Unusual Coalition: Embattled leaders in Spain and Brazil make unsavory deals to stay in power.

  • Spanish Prime Minister Pedro Sánchez is considering granting amnesty to Catalan separatists in exchange for their support in forming a government, but only if they also agree to back key legislation over the next four years. Talks between the two sides have not yet begun, but Sánchez’s party is working on a stability pact with the Junts per Catalunya party. If successful, this would allow Sánchez to remain in power. Still, he risks alienating some of his base who are uncomfortable with his perceived concessions to separatist groups within the country. Hence, his party popularity may take a hit.
  • Brazilian President Luiz Inácio Lula da Silva reached a deal with the right-wing Progressistas (Progressive) and Republicanos (Republican) parties to secure their support for his agenda. In exchange for the support of these two parties, Lula agreed to give up two seats in his cabinet. The pact is estimated to expand Lula’s support from 250 deputies to 320 out of a possible 513. The growing coalition should make it easier for him to push through difficult legislation such as tax reform. However, there is hope that conservative members of his coalition will be able to check his more radical proposals.
  • Political polarization has caused gridlock in the legislatures of Spain, Brazil, and other countries around the world. This has made it difficult to pass legislation, leading to inaction on important issues and the rise of extremism. Situations such as the 2023 attack on the Brazilian Congress and the Catalan Independence referendum in 2017 are examples of how toxic politics have become over the last decade. Although markets sometimes perform well in this environment as the inertia reduces uncertainty about a sudden change in policy, the fragmentation of the electorate suggests that this is not sustainable in the long term, particularly in emerging markets.
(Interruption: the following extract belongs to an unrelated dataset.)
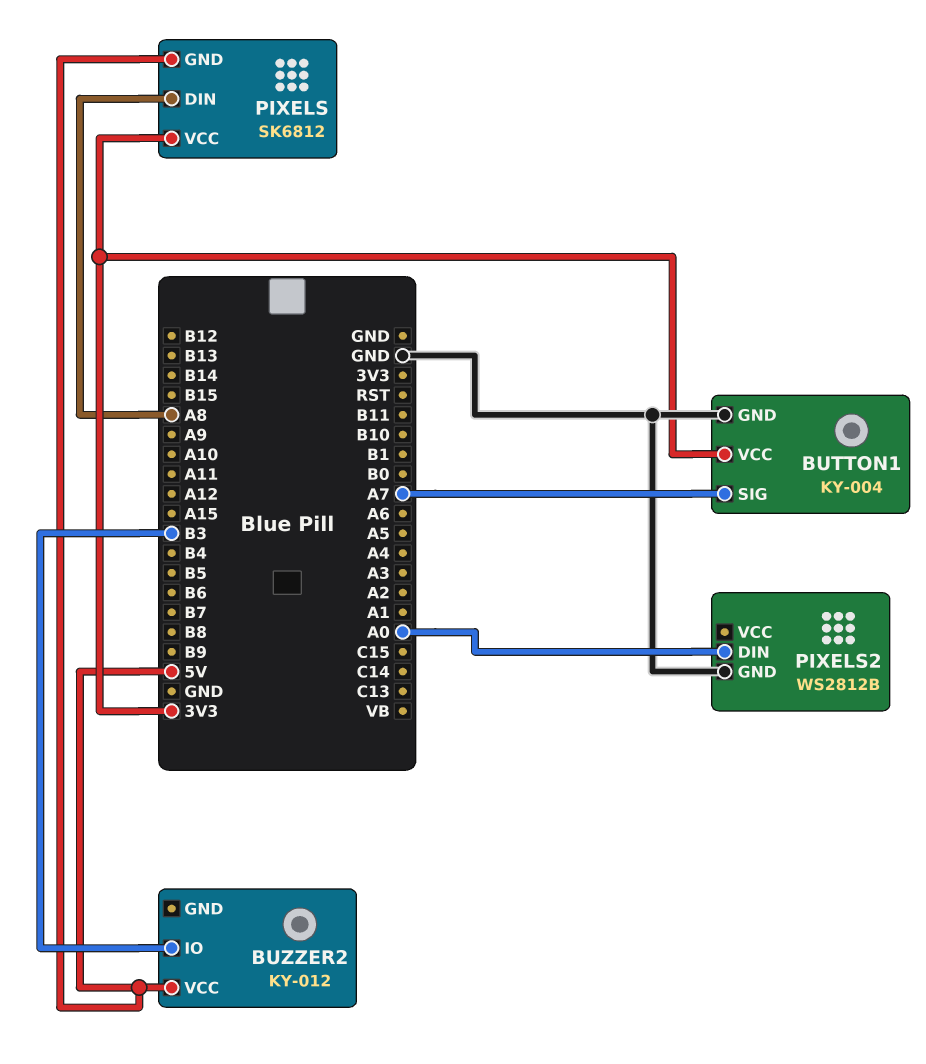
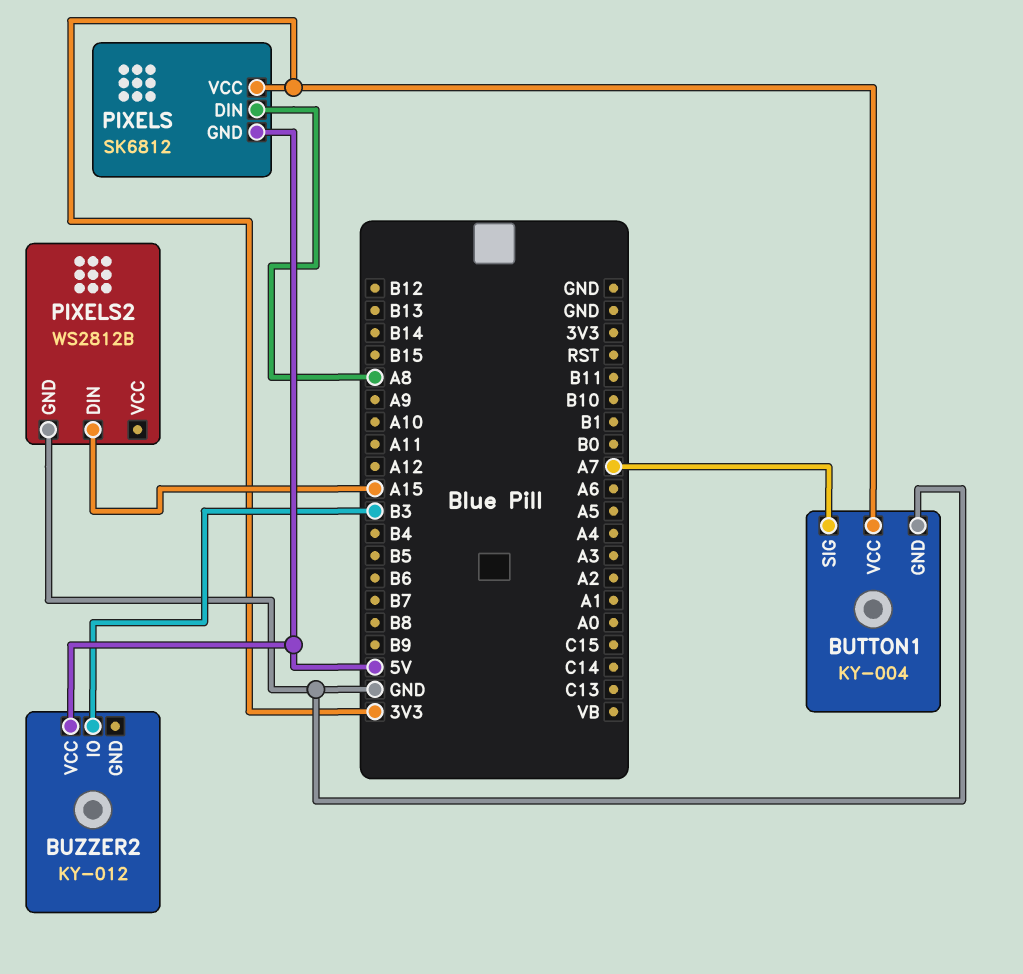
PIXELS2 pin DIN: A0 -> A15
 Sino-American Divorce: Economic data for the United States and China shows the two are going their separate ways.

  • The latest phone developed by Huawei (002502, CNY, 2.57), the Mate 60 Pro, has led to concerns that China has been able to circumnavigate export bans. The phone caught the eye of U.S. regulators as it was able to download at faster speeds than many of the top 5G phones on the market, including the Apple’s (AAPL, $177.20) iPhone 14 Pro. This has raised questions about whether Huawei has been able to obtain components from American companies in violation of the export bans, as it was widely believed that its Chinese semiconductor producer SMIC (0981, HKD, 19.82) is not known for its advanced chip-making capabilities. In an attempt to get more Chinese consumers to buy phones made domestically, Beijing has banned the use of the iPhone for Government workers.
  • Frictions between the two largest economies have started to impact trade and capital flows. In July, the annual change in American imports of Chinese goods fell to its lowest since 2006. Additionally, Chinese companies have started to reduce foreign direct investment (FDI) into the U.S. and instead invest in countries with access to U.S. markets, such as South Korea and Mexico. In 2022, Chinese inflows into the U.S. fell to the lowest level since 2009. At the same time, the U.S. government is trying to restrict American investment in Chinese companies, particularly those linked with strategic ties to Beijing’s military.

  • The shifting trade and capital flows between China and the United States highlight the intention of the two countries to reduce their economic dependency on one another. As mentioned in previous reports, we do not expect this to happen quickly, but rather gradually over the next few years. This process will likely be beneficial for countries that have exposure to both China and the United States, such as Mexico and South Korea mentioned previously, but also could include countries such as India, Vietnam, and Indonesia.